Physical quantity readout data
::::::

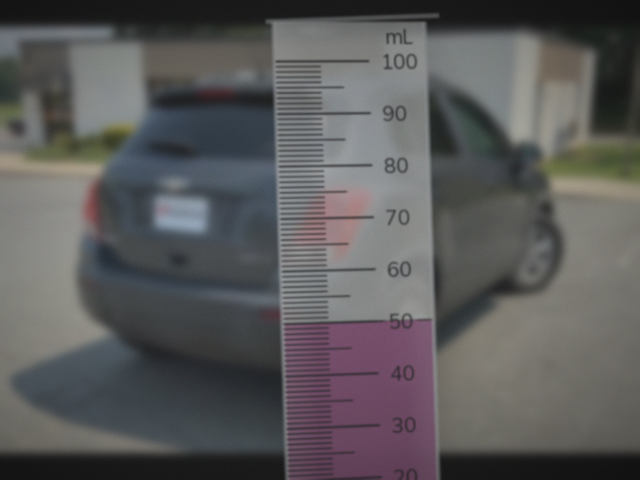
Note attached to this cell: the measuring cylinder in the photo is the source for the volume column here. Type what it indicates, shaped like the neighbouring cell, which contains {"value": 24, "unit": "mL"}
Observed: {"value": 50, "unit": "mL"}
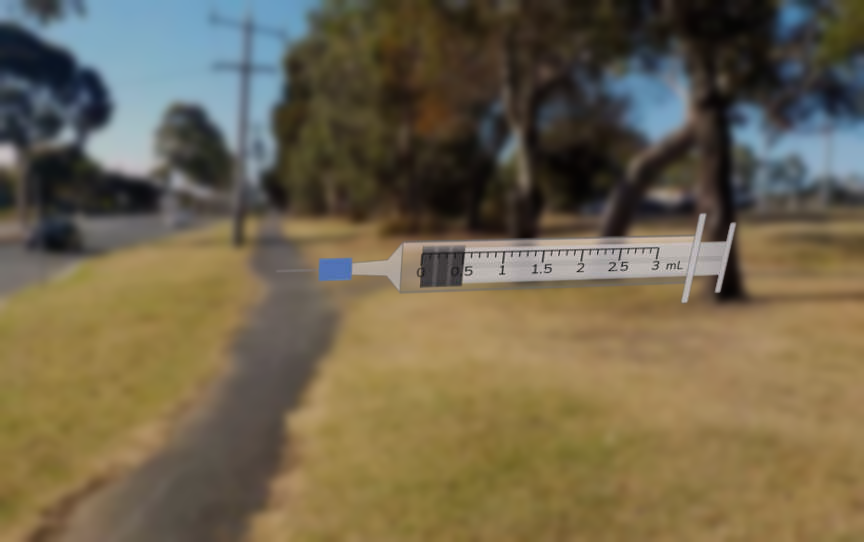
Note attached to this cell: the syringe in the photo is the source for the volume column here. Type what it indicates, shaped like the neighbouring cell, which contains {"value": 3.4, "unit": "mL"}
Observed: {"value": 0, "unit": "mL"}
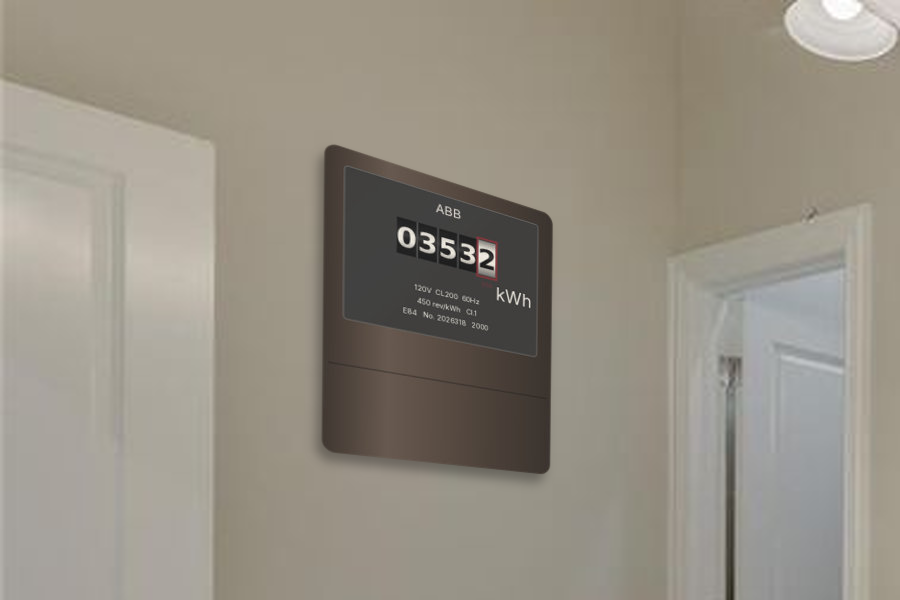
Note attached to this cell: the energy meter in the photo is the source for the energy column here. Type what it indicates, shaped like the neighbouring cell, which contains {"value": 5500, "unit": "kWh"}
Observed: {"value": 353.2, "unit": "kWh"}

::::::

*ASSIGNMENT*. Rewrite the stretch from the line containing "Note attached to this cell: the syringe" through the end of the items, putting "field" in place of "column" and keeping everything else the same. Leave the pictures out.

*ANSWER FOR THIS EXERCISE*.
Note attached to this cell: the syringe in the photo is the source for the volume field here. Type what it indicates, shaped like the neighbouring cell, which contains {"value": 3.4, "unit": "mL"}
Observed: {"value": 0, "unit": "mL"}
Note attached to this cell: the energy meter in the photo is the source for the energy field here. Type what it indicates, shaped like the neighbouring cell, which contains {"value": 5500, "unit": "kWh"}
Observed: {"value": 353.2, "unit": "kWh"}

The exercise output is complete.